## start Source extract
Getter is a method which gets called every time you access (read value from) a property (declared with #property). Whatever that method returns is considered that property's value:
#property int someNumber;
...
- (int)someNumber {
return 42;
}
...
NSLog("value = %d", anObject.someNumber); // prints "value = 42"
Setter is a method which gets called every time property value is changed.
- (void)setSomeNumber: (int)newValue { // By naming convention, setter for `someValue` should
// be called `setSomeValue`. This is important!
NSLog("someValue has been assigned a new value: %d", newValue);
}
...
anObject.someNumber = 19; // prints "someValue has been assigned a new value: 19"
Usually it doesn't make much sense to just return the same value from getter and print new value in setter. To actually store something you have to declare an instance variable (ivar) in your class:
#interface SomeClass : NSObject {
int _someNumber;
}
and make accessors (the collective name for getters and setters) to store/retrieve it's value:
- (int)someNumber {
return _someNumber;
}
- (void)setSomeNumber:(int)newValue {
_someNumber = newValue;
}
...
SomeClass *anObject = [[SomeClass alloc]init];
anObject.someNumber = 15;
NSLog(#"It's %d", anObject.someNumber); // prints "It's 15"
Okay, now that property behaves just like the usual variable. What's the point in writing all that code?
First, from now on you can add some extra code to the accessors, which will get executed each time the property is accessed or changed. There are multiple reasons for doing that, for example I may want to do some kind of hidden calculations, or updating my object's state, caching stuff etc.
Second, there are cool mechanisms called Key-Value Coding (KVC) and Key-Value Observing (KVO) in Cocoa. They depend on properties. You can read about them in the Developer Library: KVC Programming Guide and KVO Programming Guide. Those are advanced topics though.
Last, in Objective C there is no static allocation for objects. All the objects are dynamically allocated (reason). If you want to keep your object pointers in instance variables (as opposed to properties) you will have to do all the memory management manually every time you assign new value to your ivar (not true when Automatic Reference Counting is on). Using properties you could put some memory management code in the accessors and make your life easier.
I don't believe this explanation will make much sense to someone who is not familiar with Objective C memory management, so, either read some real docs/tutorials on it, or just use properties (instead of instance variables) until you learn all the details one way or another. Personally, I don't like the second option, but it's up to you.
## end Source extract
## start Information supplied
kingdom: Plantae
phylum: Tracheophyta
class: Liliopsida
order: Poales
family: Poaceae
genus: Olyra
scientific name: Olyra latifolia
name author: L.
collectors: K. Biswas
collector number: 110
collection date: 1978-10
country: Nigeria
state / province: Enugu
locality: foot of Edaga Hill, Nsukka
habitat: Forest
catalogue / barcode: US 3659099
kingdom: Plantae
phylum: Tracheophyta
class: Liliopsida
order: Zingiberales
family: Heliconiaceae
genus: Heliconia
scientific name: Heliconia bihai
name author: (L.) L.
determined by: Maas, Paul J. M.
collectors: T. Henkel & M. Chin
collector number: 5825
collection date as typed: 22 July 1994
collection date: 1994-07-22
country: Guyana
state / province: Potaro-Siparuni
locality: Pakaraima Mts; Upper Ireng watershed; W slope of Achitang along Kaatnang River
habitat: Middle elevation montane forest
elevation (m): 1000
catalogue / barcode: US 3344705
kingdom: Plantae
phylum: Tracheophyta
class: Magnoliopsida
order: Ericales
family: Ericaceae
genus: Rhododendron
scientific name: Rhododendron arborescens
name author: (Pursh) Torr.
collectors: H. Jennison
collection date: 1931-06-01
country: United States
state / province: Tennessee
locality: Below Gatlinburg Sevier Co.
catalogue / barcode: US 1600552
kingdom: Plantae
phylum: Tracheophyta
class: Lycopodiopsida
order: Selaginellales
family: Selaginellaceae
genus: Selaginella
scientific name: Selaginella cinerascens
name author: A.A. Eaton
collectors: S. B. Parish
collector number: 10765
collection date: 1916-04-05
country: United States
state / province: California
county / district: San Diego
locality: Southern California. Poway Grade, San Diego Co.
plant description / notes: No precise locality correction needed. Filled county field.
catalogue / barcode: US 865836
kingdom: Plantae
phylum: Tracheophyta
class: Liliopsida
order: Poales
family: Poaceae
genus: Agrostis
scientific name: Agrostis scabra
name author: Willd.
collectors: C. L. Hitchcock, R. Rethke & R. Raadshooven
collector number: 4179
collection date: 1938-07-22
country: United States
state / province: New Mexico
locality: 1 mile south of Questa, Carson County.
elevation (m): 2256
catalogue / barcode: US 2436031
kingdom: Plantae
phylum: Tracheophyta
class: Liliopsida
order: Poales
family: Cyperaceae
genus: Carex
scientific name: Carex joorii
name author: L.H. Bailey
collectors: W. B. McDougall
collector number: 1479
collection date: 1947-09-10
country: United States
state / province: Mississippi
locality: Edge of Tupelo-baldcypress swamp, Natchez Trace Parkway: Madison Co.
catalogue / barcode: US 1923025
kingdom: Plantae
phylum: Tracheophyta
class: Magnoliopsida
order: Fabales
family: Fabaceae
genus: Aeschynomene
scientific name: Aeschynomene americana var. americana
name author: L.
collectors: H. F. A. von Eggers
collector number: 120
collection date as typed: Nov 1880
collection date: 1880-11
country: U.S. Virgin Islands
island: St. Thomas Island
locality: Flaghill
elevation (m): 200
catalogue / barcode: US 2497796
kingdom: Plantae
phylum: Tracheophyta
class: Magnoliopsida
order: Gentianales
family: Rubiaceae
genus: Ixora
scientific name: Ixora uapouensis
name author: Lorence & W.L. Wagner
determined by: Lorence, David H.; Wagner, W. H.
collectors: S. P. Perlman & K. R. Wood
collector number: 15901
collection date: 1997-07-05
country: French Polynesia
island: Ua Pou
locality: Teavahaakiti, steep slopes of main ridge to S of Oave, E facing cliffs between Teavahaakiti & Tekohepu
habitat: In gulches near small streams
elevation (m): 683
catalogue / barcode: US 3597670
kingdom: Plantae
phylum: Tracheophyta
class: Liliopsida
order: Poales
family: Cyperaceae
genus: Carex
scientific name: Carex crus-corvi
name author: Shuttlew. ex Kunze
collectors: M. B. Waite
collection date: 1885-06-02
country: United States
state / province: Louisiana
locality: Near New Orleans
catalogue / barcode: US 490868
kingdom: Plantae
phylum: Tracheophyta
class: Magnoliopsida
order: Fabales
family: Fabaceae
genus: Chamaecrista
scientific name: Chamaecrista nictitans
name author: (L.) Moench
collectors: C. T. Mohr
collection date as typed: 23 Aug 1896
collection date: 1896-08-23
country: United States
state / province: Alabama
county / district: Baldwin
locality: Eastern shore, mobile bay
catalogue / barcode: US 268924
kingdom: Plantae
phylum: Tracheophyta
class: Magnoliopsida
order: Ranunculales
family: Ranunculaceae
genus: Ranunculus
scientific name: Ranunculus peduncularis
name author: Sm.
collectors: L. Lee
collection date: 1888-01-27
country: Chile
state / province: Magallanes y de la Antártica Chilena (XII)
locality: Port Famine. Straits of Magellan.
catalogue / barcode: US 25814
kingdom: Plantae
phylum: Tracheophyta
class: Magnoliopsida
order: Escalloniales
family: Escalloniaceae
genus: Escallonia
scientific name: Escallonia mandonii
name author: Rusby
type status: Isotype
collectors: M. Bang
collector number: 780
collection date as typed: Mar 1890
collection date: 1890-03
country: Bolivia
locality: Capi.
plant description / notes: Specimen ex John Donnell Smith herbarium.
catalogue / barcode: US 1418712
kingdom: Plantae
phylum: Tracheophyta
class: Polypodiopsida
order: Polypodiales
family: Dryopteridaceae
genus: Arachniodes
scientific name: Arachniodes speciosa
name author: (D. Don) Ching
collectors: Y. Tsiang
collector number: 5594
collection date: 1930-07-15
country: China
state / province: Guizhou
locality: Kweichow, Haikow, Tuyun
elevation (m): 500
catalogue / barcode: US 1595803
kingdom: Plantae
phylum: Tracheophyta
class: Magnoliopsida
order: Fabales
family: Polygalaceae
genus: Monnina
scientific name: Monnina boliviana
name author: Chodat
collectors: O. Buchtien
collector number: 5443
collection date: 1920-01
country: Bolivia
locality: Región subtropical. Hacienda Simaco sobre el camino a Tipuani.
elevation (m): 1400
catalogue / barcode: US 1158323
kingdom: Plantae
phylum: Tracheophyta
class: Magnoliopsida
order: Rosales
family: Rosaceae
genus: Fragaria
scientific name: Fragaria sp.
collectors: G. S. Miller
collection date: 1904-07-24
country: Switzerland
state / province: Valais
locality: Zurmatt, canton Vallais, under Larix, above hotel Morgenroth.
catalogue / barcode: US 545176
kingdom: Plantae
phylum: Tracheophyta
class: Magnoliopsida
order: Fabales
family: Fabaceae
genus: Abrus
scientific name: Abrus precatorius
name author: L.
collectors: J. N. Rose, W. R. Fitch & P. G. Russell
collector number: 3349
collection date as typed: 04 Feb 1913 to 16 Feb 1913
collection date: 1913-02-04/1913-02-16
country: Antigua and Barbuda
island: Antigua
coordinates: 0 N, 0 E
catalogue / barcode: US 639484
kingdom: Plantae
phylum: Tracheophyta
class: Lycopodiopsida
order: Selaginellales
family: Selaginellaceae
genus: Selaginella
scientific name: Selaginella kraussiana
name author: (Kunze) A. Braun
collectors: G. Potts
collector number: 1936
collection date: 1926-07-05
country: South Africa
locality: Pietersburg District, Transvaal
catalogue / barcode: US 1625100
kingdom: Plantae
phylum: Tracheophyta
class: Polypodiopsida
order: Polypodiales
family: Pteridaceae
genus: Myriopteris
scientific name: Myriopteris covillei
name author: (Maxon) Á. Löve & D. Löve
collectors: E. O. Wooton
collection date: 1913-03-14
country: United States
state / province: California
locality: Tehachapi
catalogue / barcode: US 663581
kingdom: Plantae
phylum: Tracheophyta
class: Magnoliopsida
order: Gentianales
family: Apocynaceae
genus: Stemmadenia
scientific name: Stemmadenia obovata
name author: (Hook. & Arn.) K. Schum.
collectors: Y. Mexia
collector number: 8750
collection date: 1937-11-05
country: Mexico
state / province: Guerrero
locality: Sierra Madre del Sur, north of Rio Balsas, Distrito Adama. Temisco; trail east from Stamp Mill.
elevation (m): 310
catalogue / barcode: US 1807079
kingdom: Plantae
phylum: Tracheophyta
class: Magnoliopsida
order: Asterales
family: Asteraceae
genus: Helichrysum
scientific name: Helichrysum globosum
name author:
## end Information supplied
● **Stated problem 1**
Please sum up the getters and setters explanation in two sentences.
● **Stated problem 2**
Extend the getters and setters explanation past its final sentence.

● **Task response 1**
A getter is a method called every time a property is read, and whatever it returns is the property's value, while a setter is a method called every time the property's value is changed. Storing the value in an instance variable lets the accessors keep and retrieve it, and properties are worth using because extra code can run in the accessors, because Key-Value Coding and Key-Value Observing depend on them, and because memory management code can be put in the accessors.

● **Task response 2**
You can use #synthesize to make the compiler generate basic accessors and underlying instance variables for you automatically. Instead of the code above (-(int)someNumber and -(void)setSomeNumber:) you could just write
#synthesize someNumber = _someNumber; // = _someNumbers tells compiler
// to name the instance variable `_someNumber`.
// You could replace it with = `_somethingElse`, of
// course, but that's an ill idea.
This single line generates int _someNumber variable, someNumber getter and setSomeNumber setter for you. If you want the accessors to do anything more complex than just store/retrieve the value from some instance variable, you will have to write them yourself.
Hope all this makes any sense.
"Getters" and "setters" are used to control changes to a variable (field).
A "setter", is most often used in object-oriented programming, in keeping with the principle of encapsulation. According to this principle, member variables of a class are made private to hide and protect them from other code, and can only be modified by a public member function, which takes the desired new value as a parameter, optionally validates it, and modifies the private member variable.
Often a "setter" is accompanied by a "getter" (also known as an accessor), which returns the value of the private member variable.
Getter/Setter methods may also be used in non-object-oriented environments. In this case, a reference to the variable to be modified is passed to the method, along with the new value. In this scenario, the compiler cannot restrict code from bypassing the getter/setter methods and changing the variable directly. The onus falls to the developers to ensure the variable is only modified through the these methods and not modified directly.
In programming languages that support them, properties offer a convenient alternative without giving up the utility of encapsulation.
Property "getters" and "setters" in most any object-oriented language provide an "external" or user interface around private members of instances of your classes. Some OO critics will refer to them as "syntactic sugar," but what it boils down to is that consumers of your classes will use these interfaces that you control programmatically rather than accessing the actual private member(s) themselves. This way, you can (for example) protect a private variable from receiving an invalid or out-of-range value, or make a property read-only by providing only a getter but no setter. Even more interesting is the idea that getters and setters may wrap properties that aren't natively retained in your class, but might (for example) be computed based on other instance members.
Getters and setters surely aren't unique to Objective-C; if you continue programming in other OO languages, you'll find flavors of them in C#, Java, and others.
Good luck.
I'm having a hard time understanding why I need to declare Instance Variables. Let me explain what I mean..
for example..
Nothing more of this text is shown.